TASK REQUIREMENTS: The entries are to be reproduced word for word, with all images left out.

[Items from a data source]

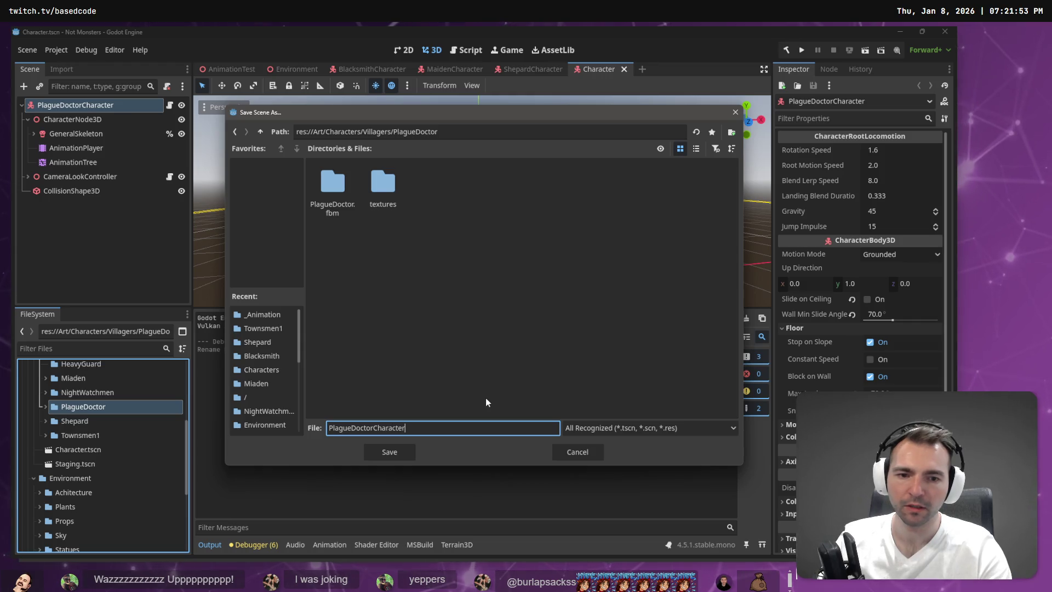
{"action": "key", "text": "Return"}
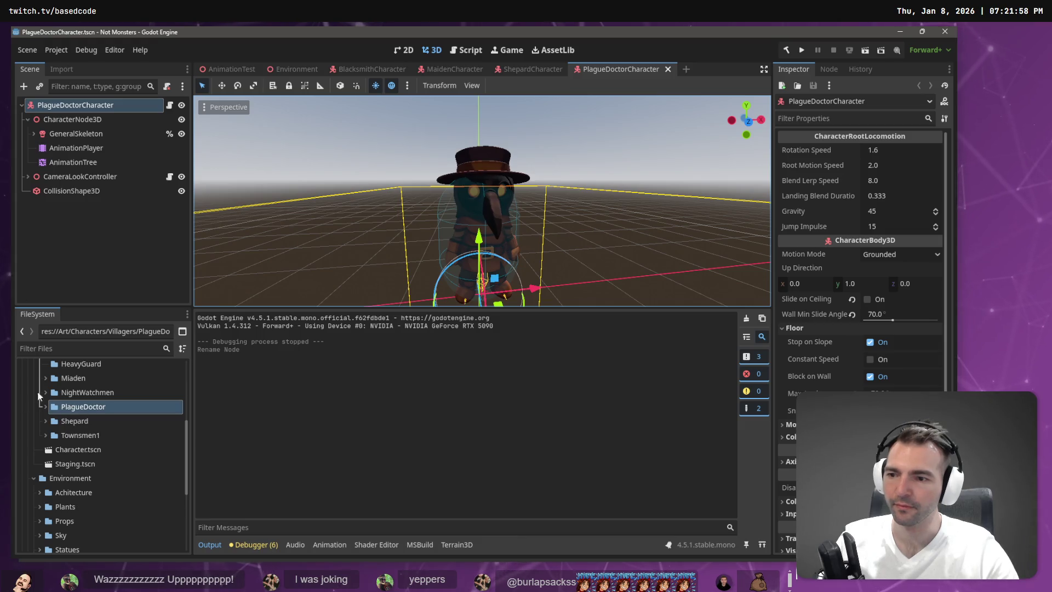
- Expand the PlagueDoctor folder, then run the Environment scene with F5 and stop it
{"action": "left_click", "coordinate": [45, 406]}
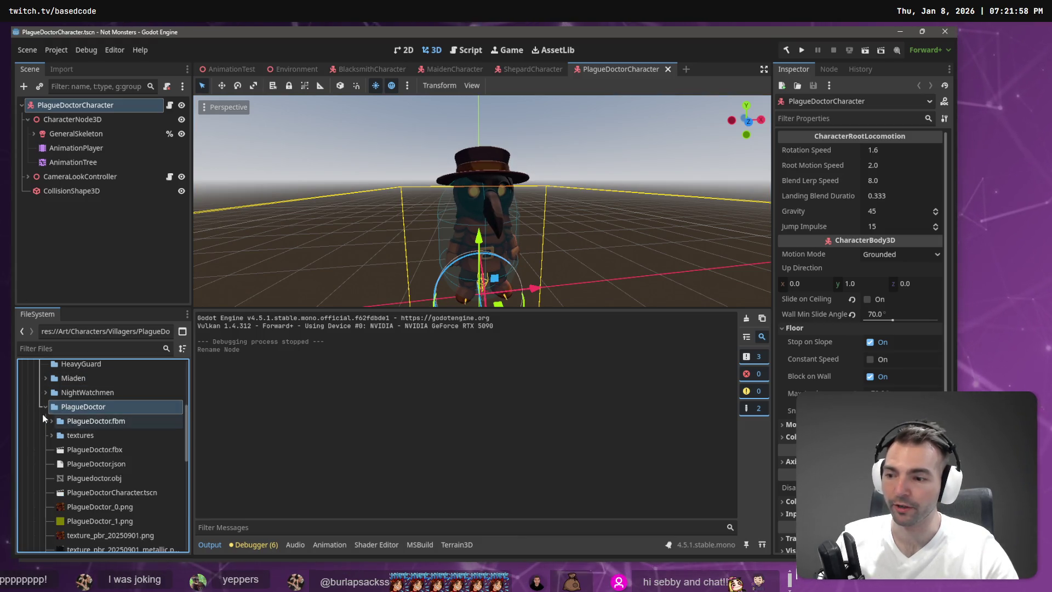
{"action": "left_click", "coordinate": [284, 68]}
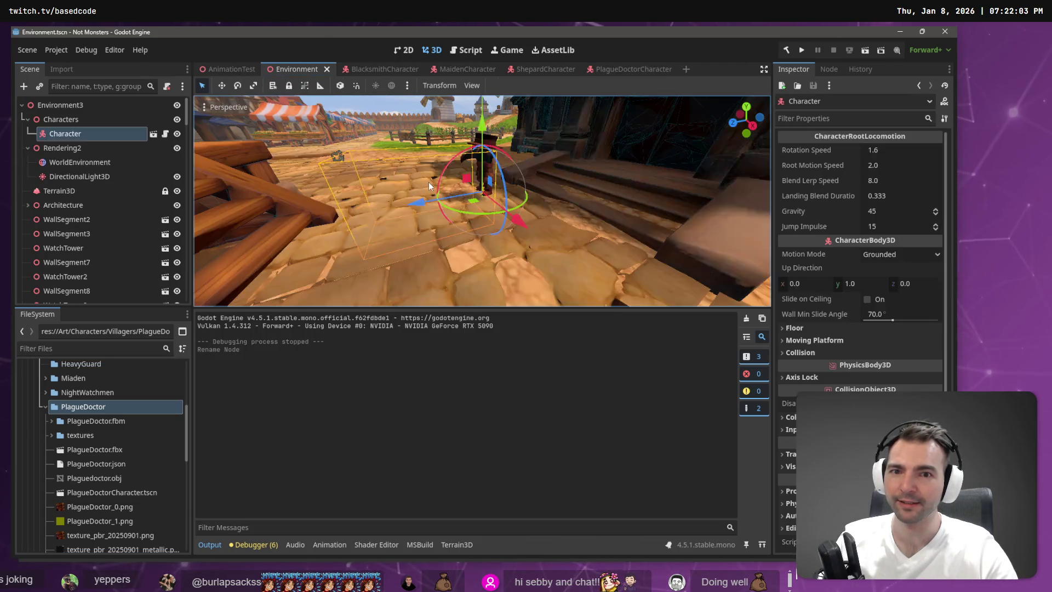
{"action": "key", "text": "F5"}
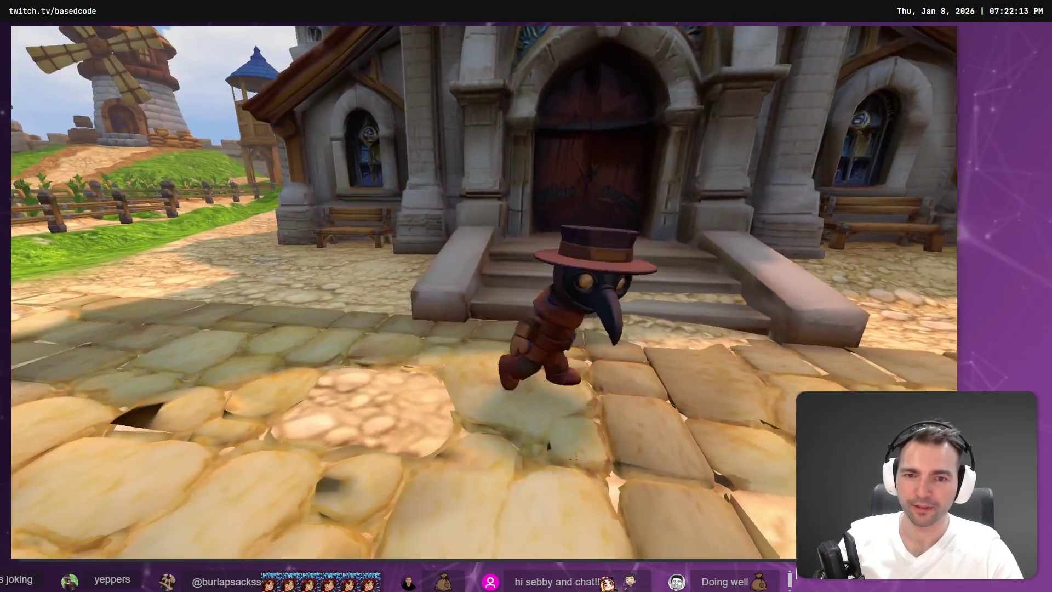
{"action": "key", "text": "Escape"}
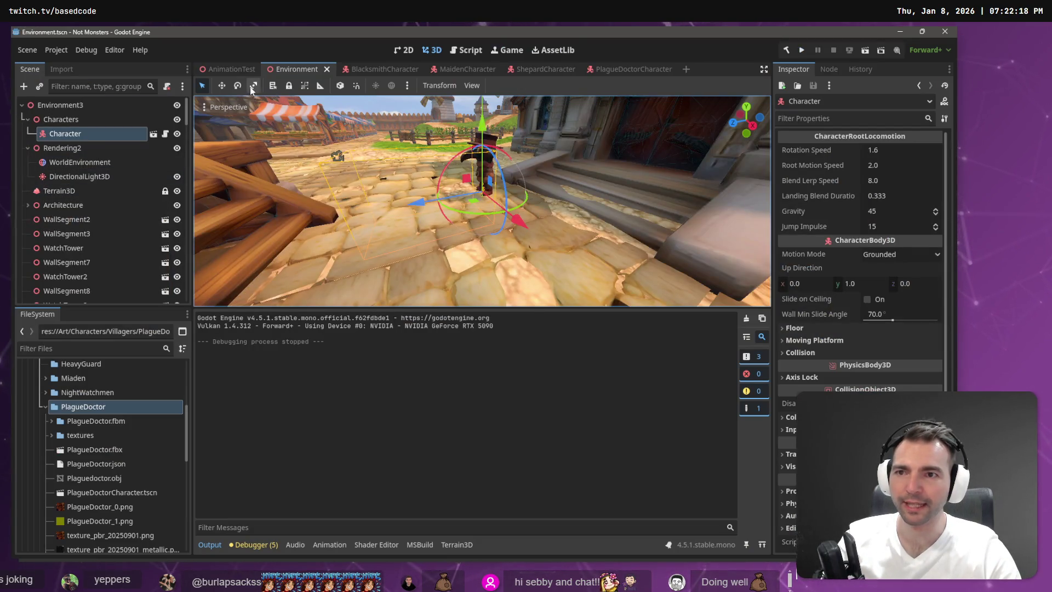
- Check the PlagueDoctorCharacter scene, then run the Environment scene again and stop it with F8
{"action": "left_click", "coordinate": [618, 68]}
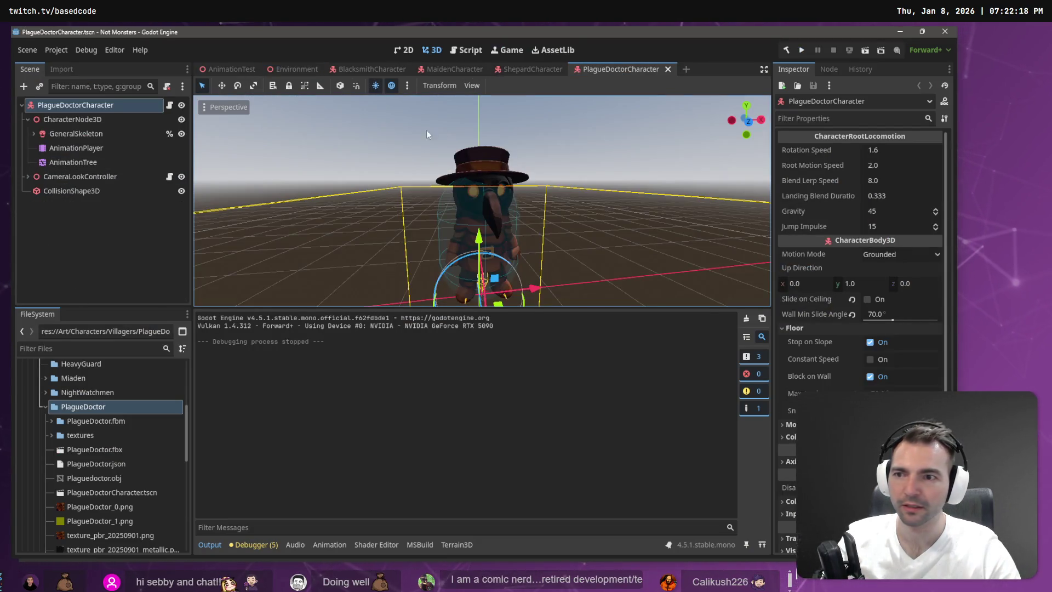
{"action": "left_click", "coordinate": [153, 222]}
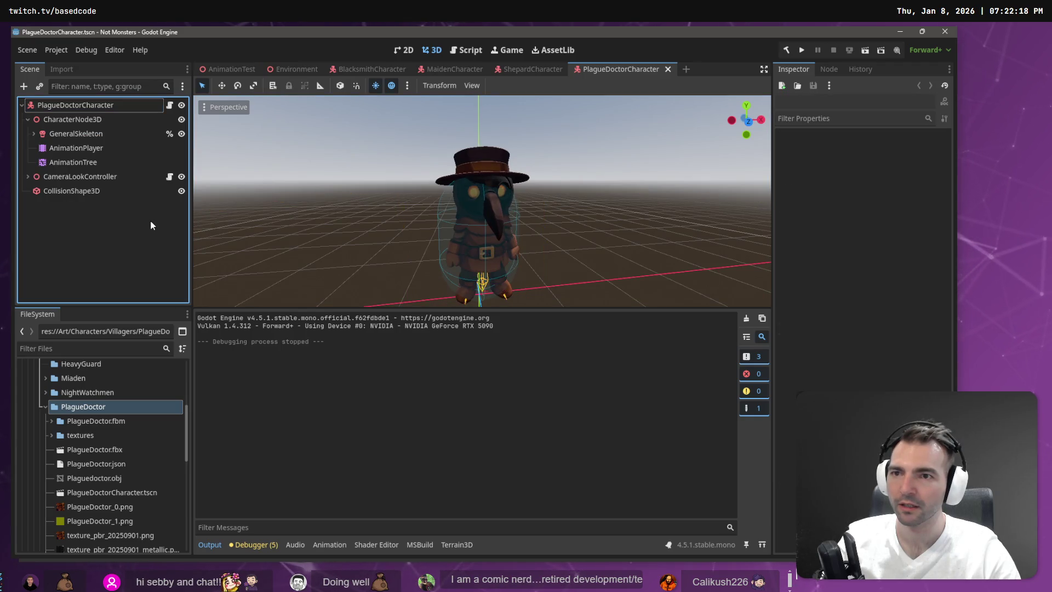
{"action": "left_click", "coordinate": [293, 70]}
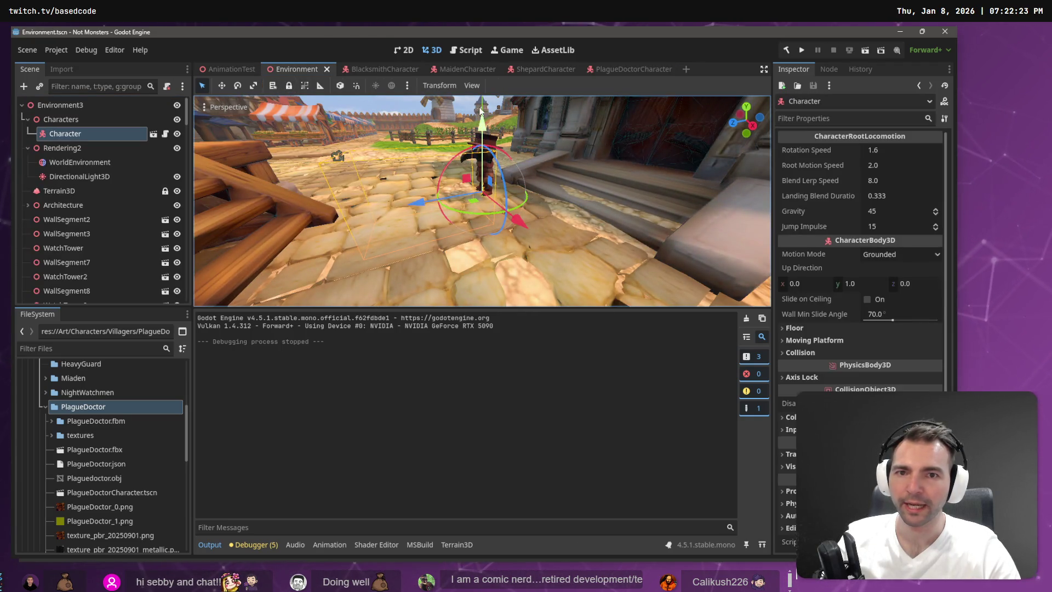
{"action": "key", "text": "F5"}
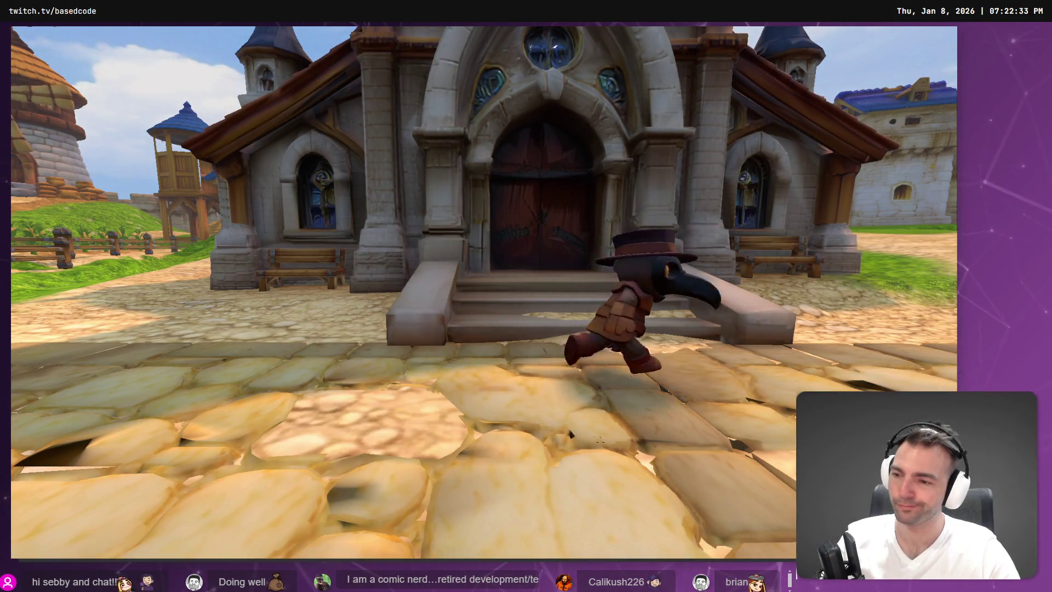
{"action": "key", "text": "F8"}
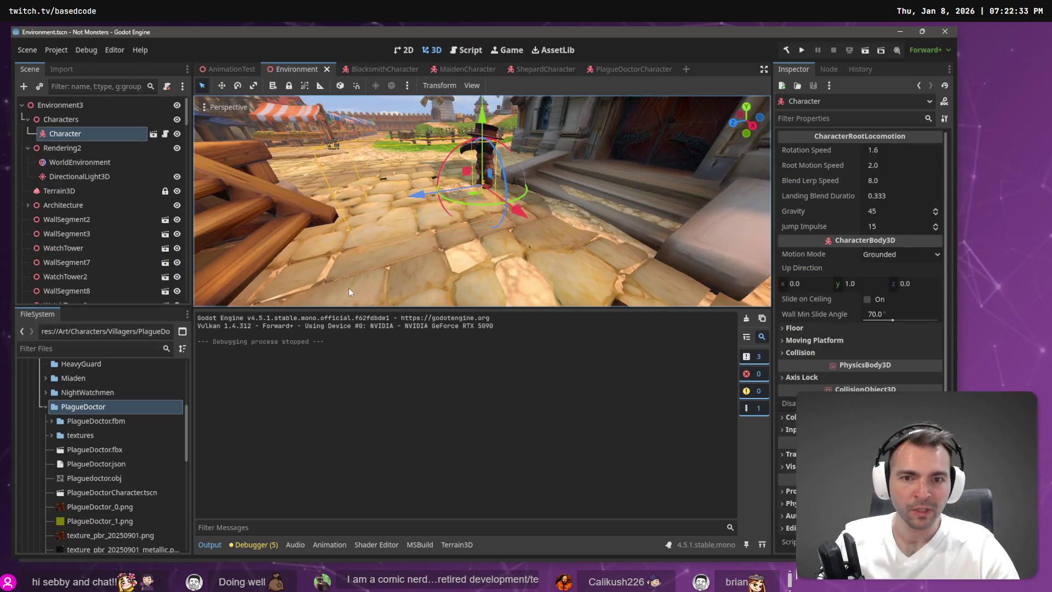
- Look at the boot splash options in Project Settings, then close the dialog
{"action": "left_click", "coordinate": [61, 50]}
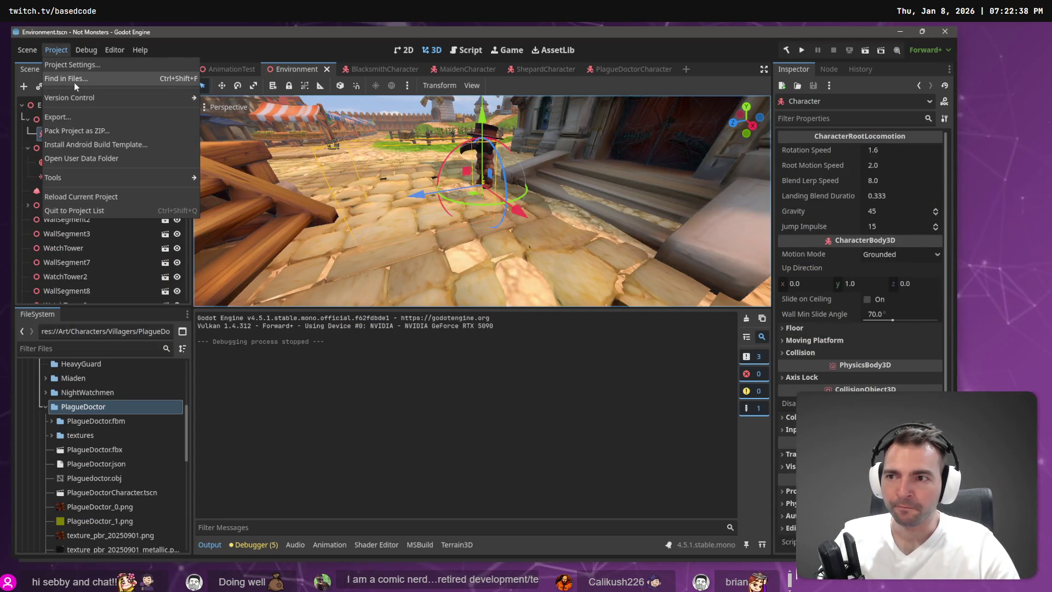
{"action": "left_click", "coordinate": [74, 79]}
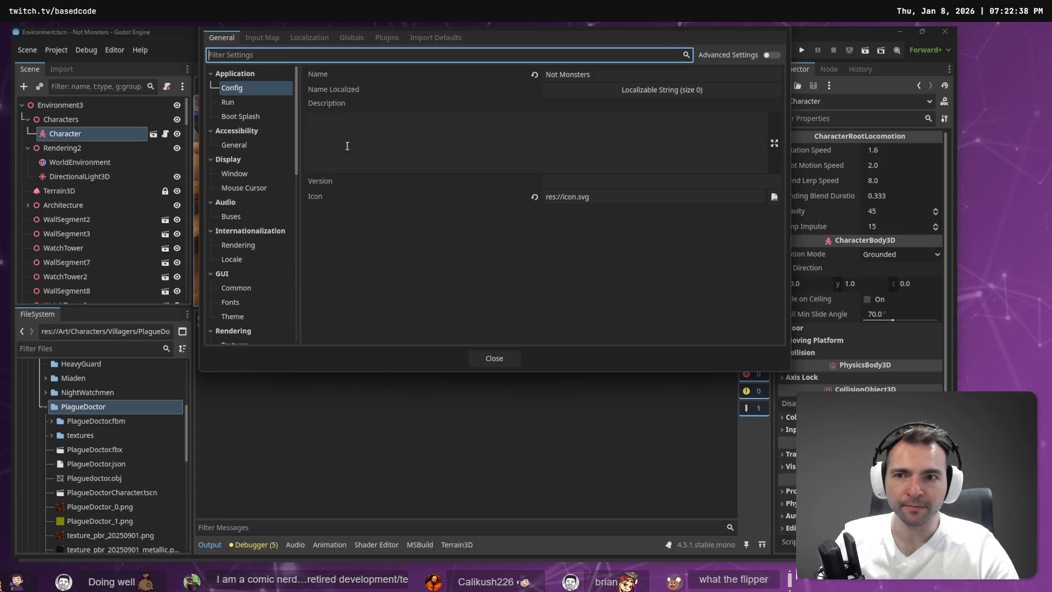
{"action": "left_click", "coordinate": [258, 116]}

EXERCISE OUTPUT:
{"action": "key", "text": "Return"}
- Expand the PlagueDoctor folder, then run the Environment scene with F5 and stop it
{"action": "left_click", "coordinate": [45, 406]}
{"action": "left_click", "coordinate": [284, 68]}
{"action": "key", "text": "F5"}
{"action": "key", "text": "Escape"}
- Check the PlagueDoctorCharacter scene, then run the Environment scene again and stop it with F8
{"action": "left_click", "coordinate": [618, 68]}
{"action": "left_click", "coordinate": [153, 222]}
{"action": "left_click", "coordinate": [293, 70]}
{"action": "key", "text": "F5"}
{"action": "key", "text": "F8"}
- Look at the boot splash options in Project Settings, then close the dialog
{"action": "left_click", "coordinate": [61, 50]}
{"action": "left_click", "coordinate": [74, 79]}
{"action": "left_click", "coordinate": [258, 116]}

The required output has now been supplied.